Rett Syndrome is a debilitating neurological disorder diagnosed almost exclusively in females. Children with Rett Syndrome appear to develop normally until 6 to 18 months of age when they enter a period of regression, losing speech and motor skills. The condition was originally described by Dr. Andreas Rett of Austria in 1966, but was relatively unknown until the mid1980s when an article about the syndrome was published in a well-known scientific journal. Earlier, Rett Syndrome was believed to affect 1 in 10,000 females. Now many scientists feel that it has a higher prevalence. It is possible that affected girls and women have been misdiagnosed as having autism or cerebral palsy.
Although it is rare, it is possible for boys to have RettSyndrome.
Girls with Rett Syndrome generally manifest the symptoms given below :
• Period of normal growth up to 18 months
• Normal head circumference at birth followed by slowing of rate of head growth, though there are some girls whose head growth does not decelerate
• Loss of verbal language
• Purposeful hand movement if replaced by stereotypical hand movements (these include a variety of hand movements)
• Wide-based stiff legged gait
• Shaking of torso or limbs especially when upset
• Decreased mobility with age
• Spasticity/joint contracture, small feet
• Abnormal sleep patterns, irritability and agitation
As they become older, girls with Rett Syndrome show more features of cerebral palsy and a reduction in autistic like behaviours.
The diagnosis of Rett Syndrome is based on a girl's pattern of symptoms and behaviour. The diagnosis can be made on these observations alone. Discussions between a doctor and a girl's parents will help determine important details, such as when symptoms started.
Genetic testing can help confirm the diagnosis in 80% of girls with suspected Rett syndrome. It's possible that genetic testing can help predict severity.

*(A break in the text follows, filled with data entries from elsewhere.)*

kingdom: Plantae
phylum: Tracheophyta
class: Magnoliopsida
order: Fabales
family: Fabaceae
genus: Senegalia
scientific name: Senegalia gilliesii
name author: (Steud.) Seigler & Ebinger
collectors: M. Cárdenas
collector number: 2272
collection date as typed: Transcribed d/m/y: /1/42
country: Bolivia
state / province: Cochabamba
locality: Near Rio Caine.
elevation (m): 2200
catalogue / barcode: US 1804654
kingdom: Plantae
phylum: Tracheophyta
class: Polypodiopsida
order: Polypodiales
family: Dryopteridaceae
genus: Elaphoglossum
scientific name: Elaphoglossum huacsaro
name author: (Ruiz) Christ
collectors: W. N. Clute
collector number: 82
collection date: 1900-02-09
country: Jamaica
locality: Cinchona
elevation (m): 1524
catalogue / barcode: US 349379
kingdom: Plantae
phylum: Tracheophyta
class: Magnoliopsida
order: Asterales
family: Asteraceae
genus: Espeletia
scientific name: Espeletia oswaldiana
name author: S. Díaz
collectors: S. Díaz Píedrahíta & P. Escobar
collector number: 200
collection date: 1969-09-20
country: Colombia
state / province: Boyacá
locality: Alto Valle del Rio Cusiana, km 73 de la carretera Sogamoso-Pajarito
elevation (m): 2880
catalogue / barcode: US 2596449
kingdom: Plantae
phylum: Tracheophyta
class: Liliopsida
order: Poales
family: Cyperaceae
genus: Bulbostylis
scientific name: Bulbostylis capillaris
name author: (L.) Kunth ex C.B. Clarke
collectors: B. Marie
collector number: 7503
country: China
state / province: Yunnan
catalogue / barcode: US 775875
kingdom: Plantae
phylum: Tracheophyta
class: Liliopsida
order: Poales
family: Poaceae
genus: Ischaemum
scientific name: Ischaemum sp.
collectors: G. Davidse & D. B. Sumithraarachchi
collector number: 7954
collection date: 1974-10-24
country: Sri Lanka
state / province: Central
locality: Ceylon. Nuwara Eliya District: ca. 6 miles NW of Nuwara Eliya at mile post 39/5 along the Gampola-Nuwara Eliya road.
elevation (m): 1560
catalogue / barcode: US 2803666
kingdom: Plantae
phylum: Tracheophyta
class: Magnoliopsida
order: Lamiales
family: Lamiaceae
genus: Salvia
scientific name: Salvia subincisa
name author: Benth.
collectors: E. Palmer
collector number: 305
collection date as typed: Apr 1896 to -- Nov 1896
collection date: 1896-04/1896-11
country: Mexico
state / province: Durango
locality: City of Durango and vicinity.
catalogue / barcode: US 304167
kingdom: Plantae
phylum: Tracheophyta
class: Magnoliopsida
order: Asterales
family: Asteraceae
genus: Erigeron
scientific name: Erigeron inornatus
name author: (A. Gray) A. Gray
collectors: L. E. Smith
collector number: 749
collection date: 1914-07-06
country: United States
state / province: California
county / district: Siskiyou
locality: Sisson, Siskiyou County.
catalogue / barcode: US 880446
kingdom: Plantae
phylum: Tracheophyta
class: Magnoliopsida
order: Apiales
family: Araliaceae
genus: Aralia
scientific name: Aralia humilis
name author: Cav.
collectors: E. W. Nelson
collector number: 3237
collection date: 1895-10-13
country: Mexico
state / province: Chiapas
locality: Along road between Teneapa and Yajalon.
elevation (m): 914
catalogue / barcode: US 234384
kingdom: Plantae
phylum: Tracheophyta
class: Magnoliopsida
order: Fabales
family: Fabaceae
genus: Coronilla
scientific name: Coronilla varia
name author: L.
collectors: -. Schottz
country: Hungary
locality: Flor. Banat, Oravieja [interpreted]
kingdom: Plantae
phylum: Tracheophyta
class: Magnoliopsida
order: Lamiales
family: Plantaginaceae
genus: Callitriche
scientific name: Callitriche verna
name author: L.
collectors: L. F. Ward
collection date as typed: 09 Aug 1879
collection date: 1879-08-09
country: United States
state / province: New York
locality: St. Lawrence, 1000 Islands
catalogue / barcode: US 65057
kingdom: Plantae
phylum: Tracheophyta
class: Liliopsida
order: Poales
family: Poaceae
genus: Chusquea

As children with Rett syndrome have autistic features, they require the same structured teaching based on the principles of ABA. Along with classroom instructions they should receive occupational therapy and physiotherapy when needed. There is no cure for Rett Syndrome. The girls generally need constant care and attention. The focus of intervention is on development of functional and self-care skills. It is recommended that the children are exposed to diverse and interactive social situations and that adaptive communication options be introduced early. Some children may require special nutritional programs to maintain adequate weight.